> Tasks to complete:
**1)** Substitute "wider community" for "general public" in the Math.fma mailing-list text. Rewrite the passage that opens with "All in all, given" and closes with "convince this audience.".
**2)** Carry on the Math.fma mailing-list text from the point where it stops.

(Selected text begins)

Re: Improving performance of the default implementation of java.lang.Math.fma

Raffaello Giulietti Tue, 23 Dec 2025 02:41:15 -0800

Hi,

both Math.fma() variants are annotated with @IntrinsicCandidate. This means 
that, in compiled machine code, the methods get replaced by a platform specific 
optimised instruction sequence, possibly just a single hardware instruction.


While your proposal seems to be more efficient than the current Java code, it 
suffers from some drawbacks:
* The methods are far less readable (and maintainable) than the current simple 
Java implementations.
* Being more convoluted, they require extensive review time to make sure they 
are 100% correct.
* They only benefit interpreted code, that is, code that is rarely executed. In 
normal circumstances, hot code does not execute the Java version.
All in all, given the combination of the above, I'm not sure that a review 
effort would benefit the general public.

Also, your claim about improved efficiency should be substantiated by JMH 
results (https://github.com/openjdk/jmh) to convince this audience.

Greetings
Raffaello


________________________________________
From: core-libs-dev <[email protected]> on behalf of John Platts 
<[email protected]>
Sent: Sunday, December 21, 2025 06:12
To: [email protected]
Subject: Improving performance of the default implementation of 
java.lang.Math.fma

There is a much better way to implement java.lang.Math.fma(double, double, 
double) than the current default implementation in 
src/java.base/share/classes/java/lang/Math.java.

Here is a much better implementation of java.lang.Math.fma (and this has been 
shown to be much faster than (new BigDecimal(a)).multiply(new 
BigDecimal(b)).add(new BigDecimal(c)).doubleValue() if a, b, and c are all 
finite floating-point values through benchmarking):
    private static double scalbFiniteF64Sum(double hi, double lo, int exp) {
        // Both hi and lo should be finite, and |hi| >= |lo| should be true if
        // hi != 0.0

        final double sum0 = hi + lo;
        final double scaleResult0 = Math.scalb(sum0, exp);
        if (!(Math.abs(scaleResult0) <= Double.MIN_NORMAL) || lo == 0.0) {
            // If |scaleResult0| > Double.MIN_NORMAL or lo == 0.0, then
            // scaleResult0 will be correctly rounded.

            // Return scaleResult0 in this case.

            return scaleResult0;
        }

        // scaleResult1 is equal to scaleResult0 with its ULP bit cleared.

(Selected text ends)
(Entries shown begins)

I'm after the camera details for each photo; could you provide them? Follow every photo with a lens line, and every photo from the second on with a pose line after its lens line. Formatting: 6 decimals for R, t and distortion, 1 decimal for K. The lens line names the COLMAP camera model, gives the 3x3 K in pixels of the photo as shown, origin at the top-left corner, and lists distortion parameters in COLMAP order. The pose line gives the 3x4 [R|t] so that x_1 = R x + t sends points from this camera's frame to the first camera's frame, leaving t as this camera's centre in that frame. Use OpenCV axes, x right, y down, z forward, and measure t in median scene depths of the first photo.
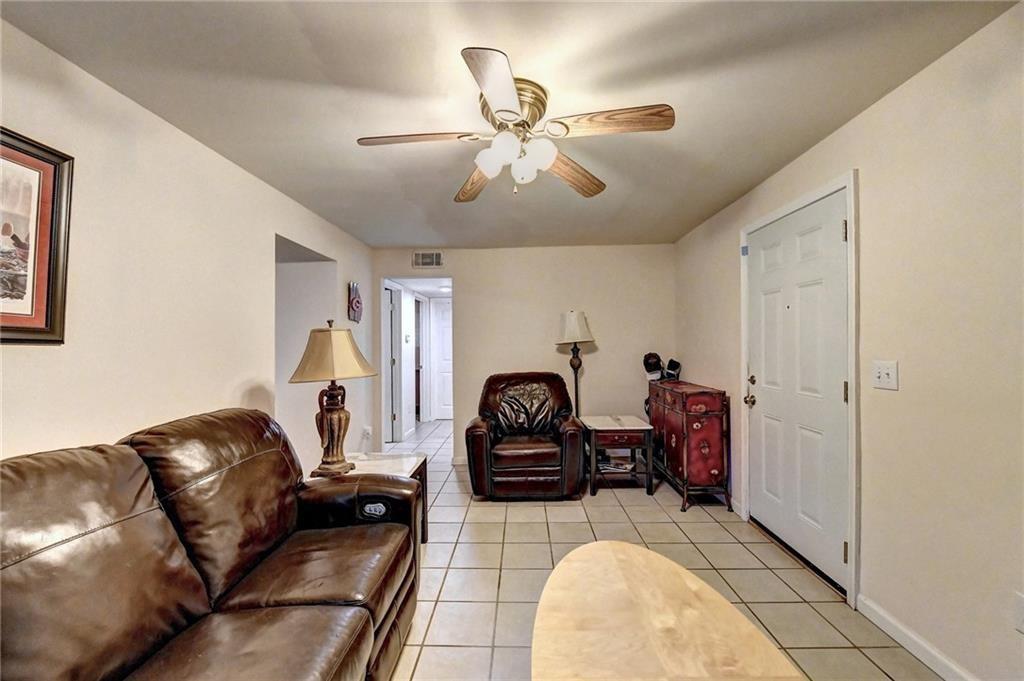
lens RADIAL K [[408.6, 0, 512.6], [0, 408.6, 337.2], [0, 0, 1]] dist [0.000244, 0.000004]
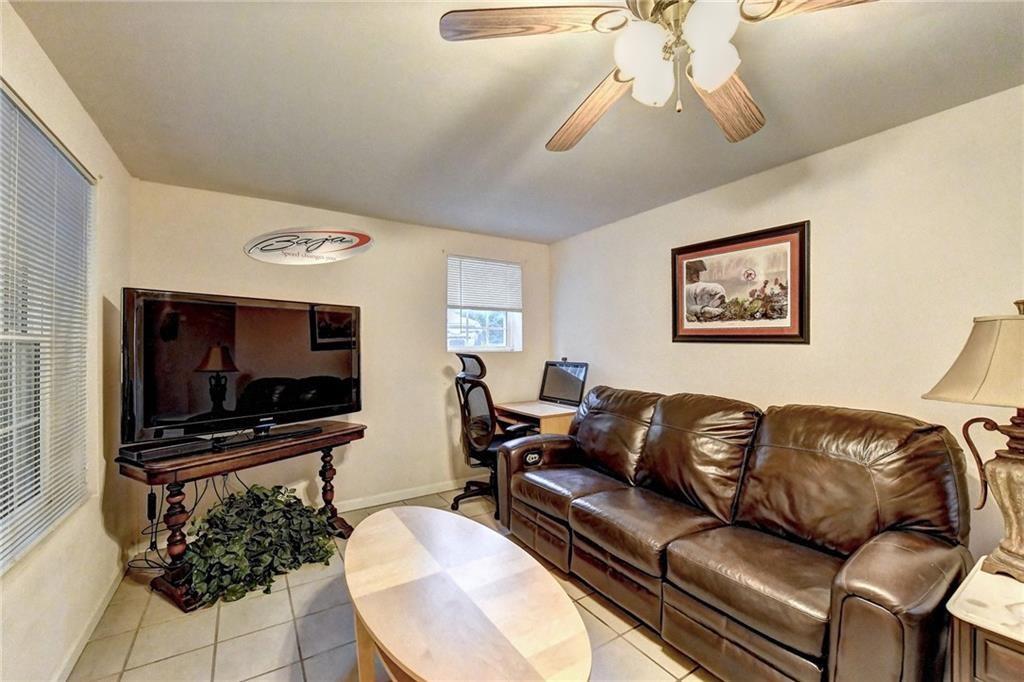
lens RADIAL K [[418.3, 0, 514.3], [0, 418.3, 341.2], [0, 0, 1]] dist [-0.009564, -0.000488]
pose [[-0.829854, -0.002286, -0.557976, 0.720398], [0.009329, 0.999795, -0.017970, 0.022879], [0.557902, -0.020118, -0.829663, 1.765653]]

(Entries shown ends)
(Entries shown begins)

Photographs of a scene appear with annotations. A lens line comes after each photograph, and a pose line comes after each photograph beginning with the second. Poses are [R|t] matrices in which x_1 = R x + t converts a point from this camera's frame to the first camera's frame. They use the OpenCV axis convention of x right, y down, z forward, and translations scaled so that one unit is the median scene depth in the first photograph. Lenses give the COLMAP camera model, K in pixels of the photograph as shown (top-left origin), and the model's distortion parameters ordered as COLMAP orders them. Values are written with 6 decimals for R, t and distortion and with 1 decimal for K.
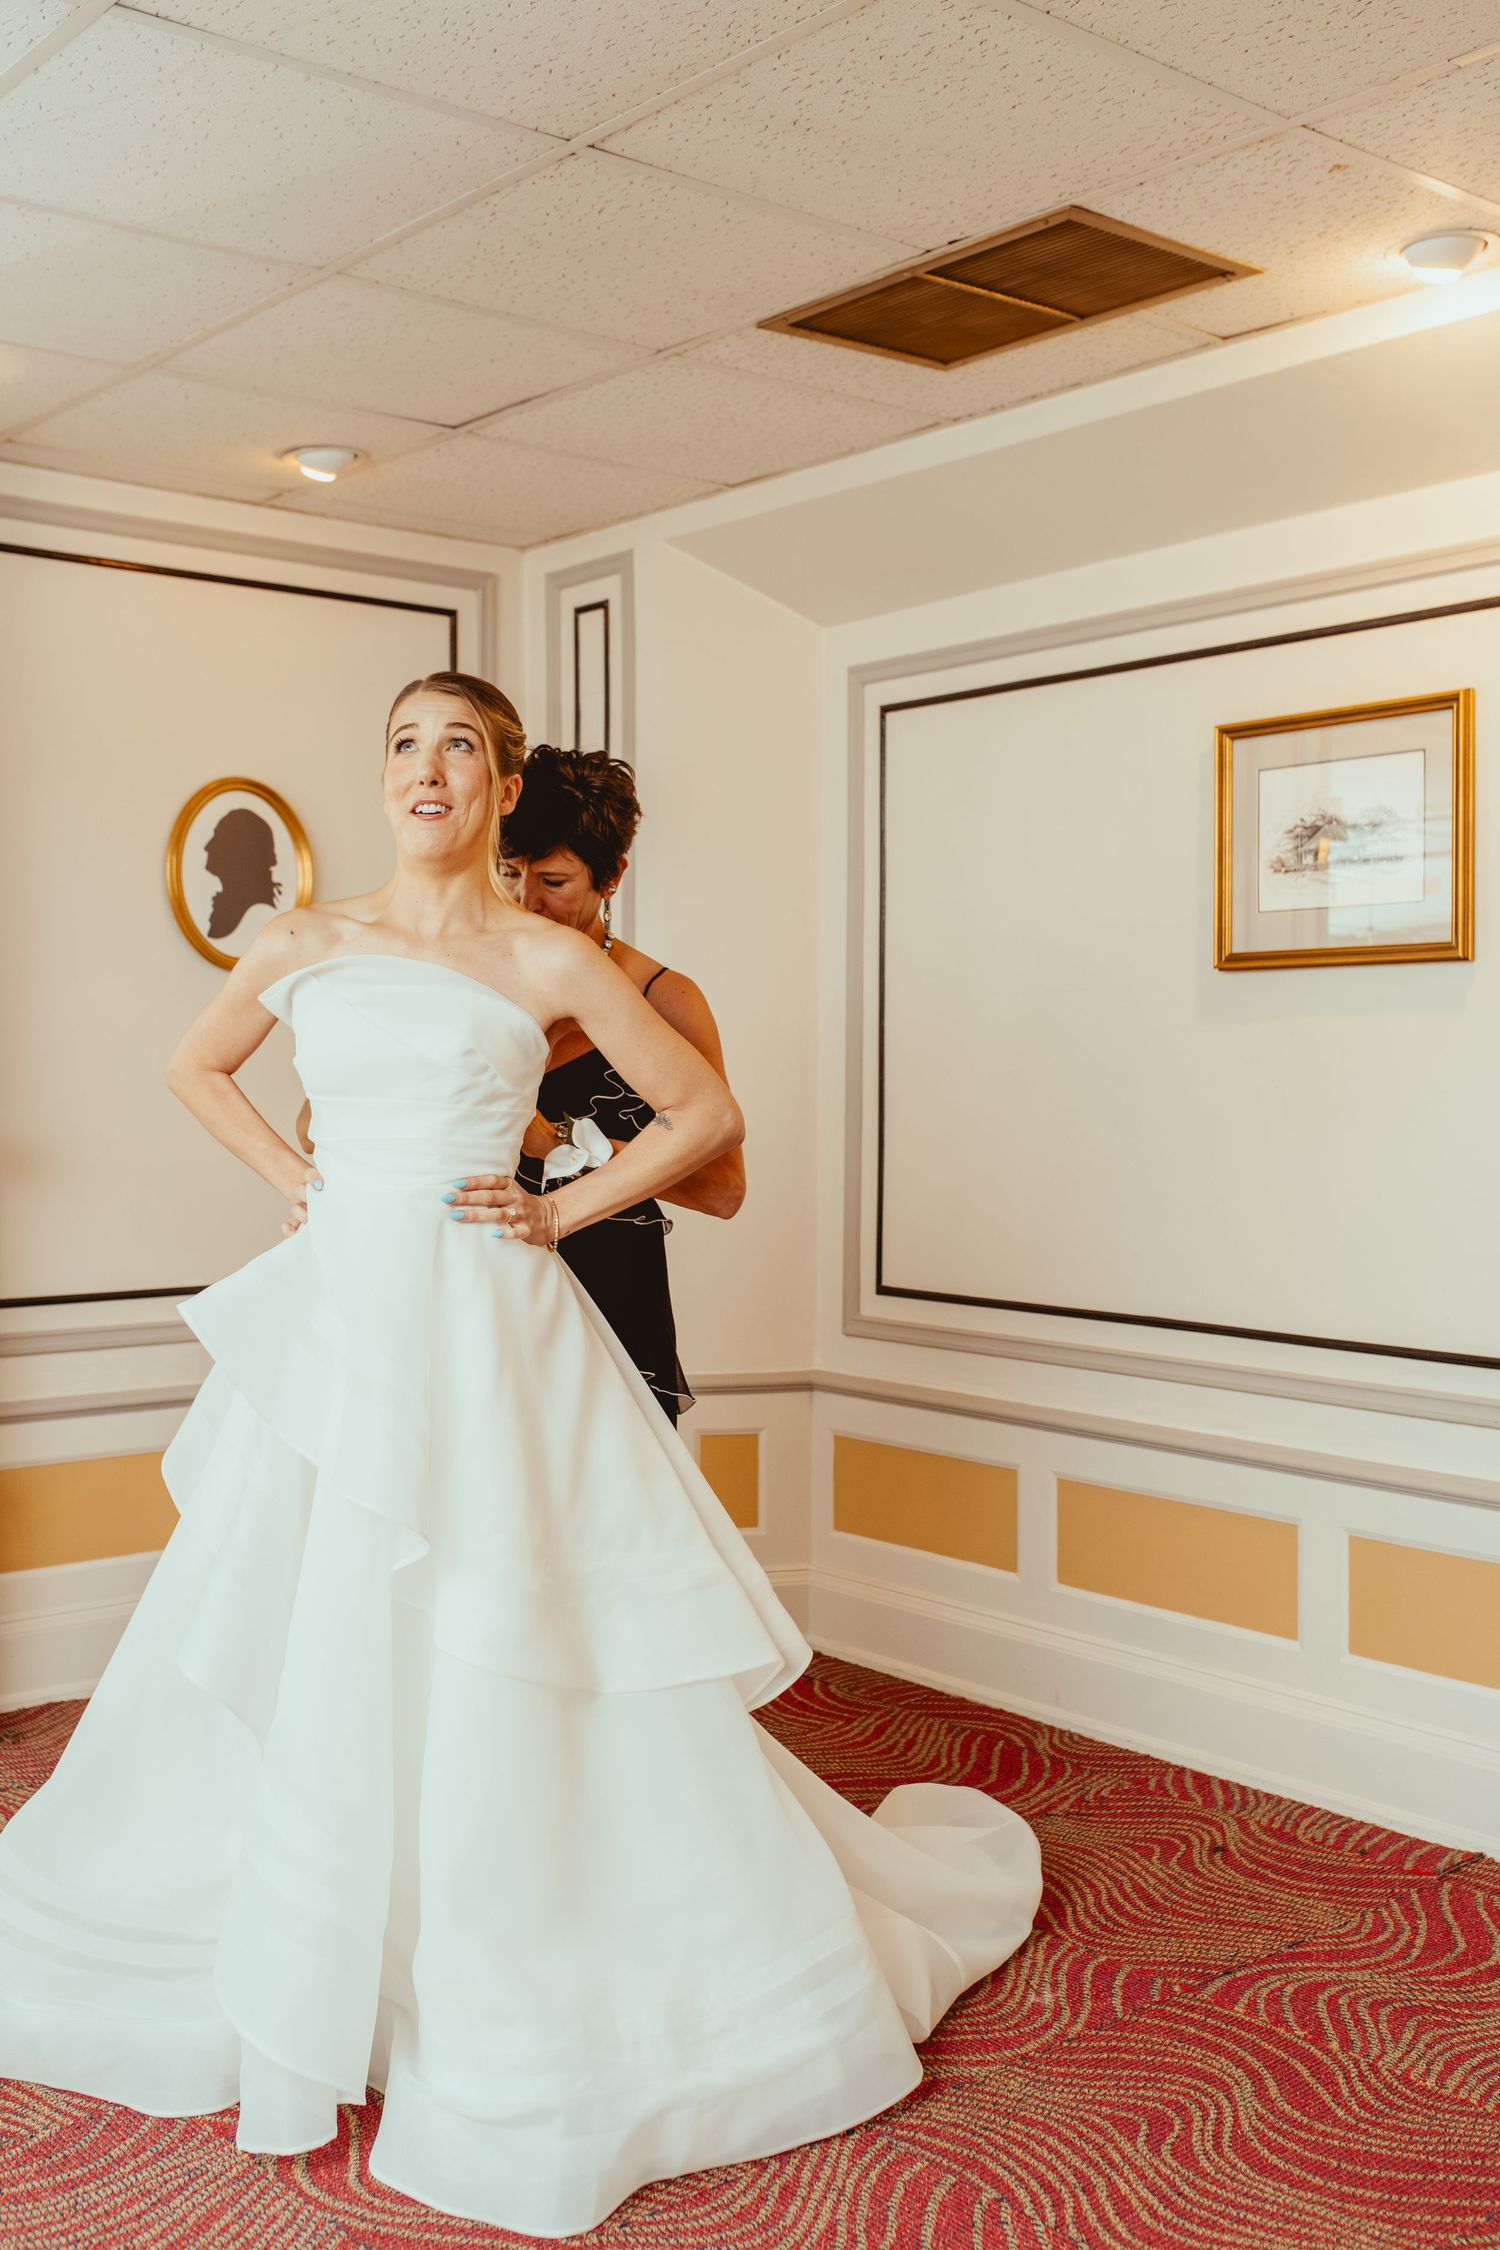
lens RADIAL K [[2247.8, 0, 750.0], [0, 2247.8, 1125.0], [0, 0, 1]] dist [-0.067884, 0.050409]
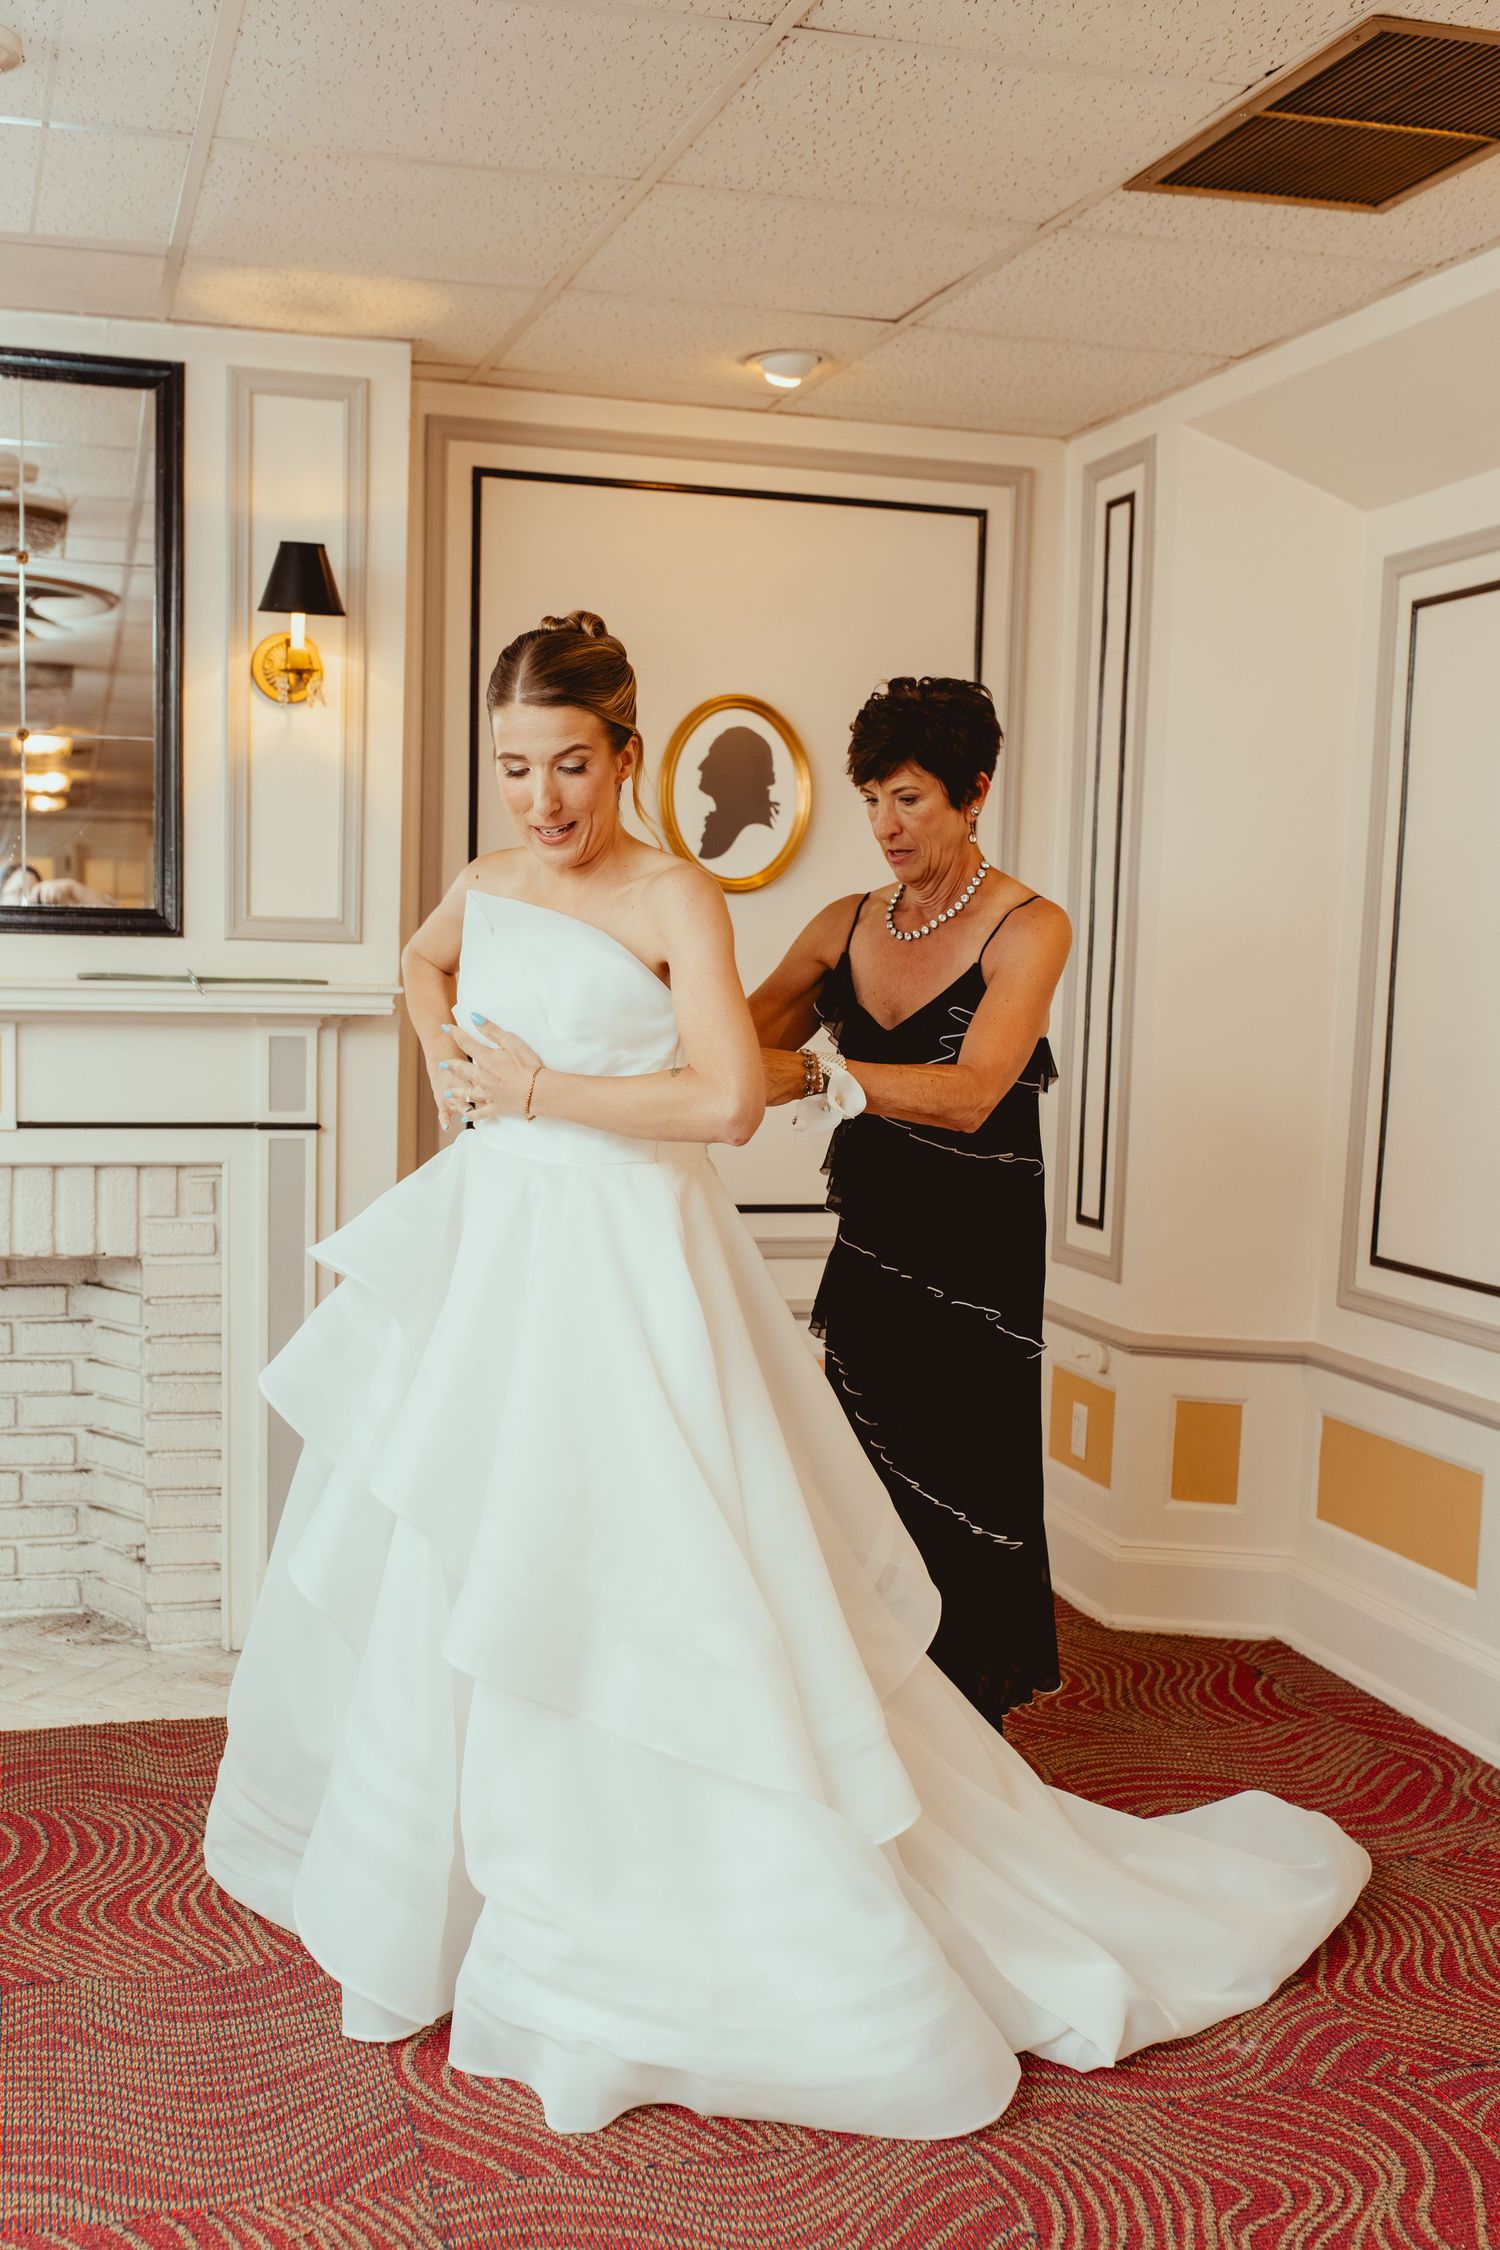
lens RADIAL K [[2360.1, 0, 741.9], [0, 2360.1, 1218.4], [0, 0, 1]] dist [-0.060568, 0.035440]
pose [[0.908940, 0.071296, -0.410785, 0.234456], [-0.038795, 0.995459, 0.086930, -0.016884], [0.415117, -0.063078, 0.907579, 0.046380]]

(Entries shown ends)

> Answers to the exercise:
**1)**
All in all, given the combination of the above, I'm not sure that a review 
effort would benefit the wider community.

Also, your claim about improved efficiency should be substantiated by JMH 
results (https://github.com/openjdk/jmh) to convince this audience.

**2)**
        // This ensures that the final result will be correctly rounded if
        // the ULP bit of scaleResult0 is set.
        final double scaleResult1 = Double.longBitsToDouble(
                Double.doubleToRawLongBits(scaleResult0) & (-2L));

        // scaleErr is equal to the error of scaling sum0 by 2**exp, scaled back
        // up by 2**-exp. scaleResult1 is used to compute scaleErr to ensure
        // that the value of the ULP bit of scaleResult0, scaled up by 2**-exp,
        // is included in scaleErr to ensure that the final result is correctly
        // rounded.
        final double scaleErr = sum0 - Math.scalb(scaleResult1, -exp);

        // err0 is equal to the error of hi + lo
        final double err0 = (hi - sum0) + lo;

        // Compute scaleErr + err0 using the Fast2Sum algorithm as
        // |scaleErr| >= |err0| should be true if |scaleErr| > 0
        final double sum1 = scaleErr + err0;
        final double err1 = (scaleErr - sum1) + err0;

        final long sum1Bits = Double.doubleToRawLongBits(sum1);
        final long err1Bits = Double.doubleToRawLongBits(err1);
        final long sum1IsInexactInSignBit = err1Bits
                ^ (err1Bits + 0x7FFF_FFFF_FFFF_FFFFL);

        // roundedToOddSum1 is equal to the rounded to odd sum of scaleErr and
        // err0
        final double roundedToOddSum1 = Double.longBitsToDouble((sum1Bits
                + (((sum1Bits ^ err1Bits) & sum1IsInexactInSignBit) >> 63))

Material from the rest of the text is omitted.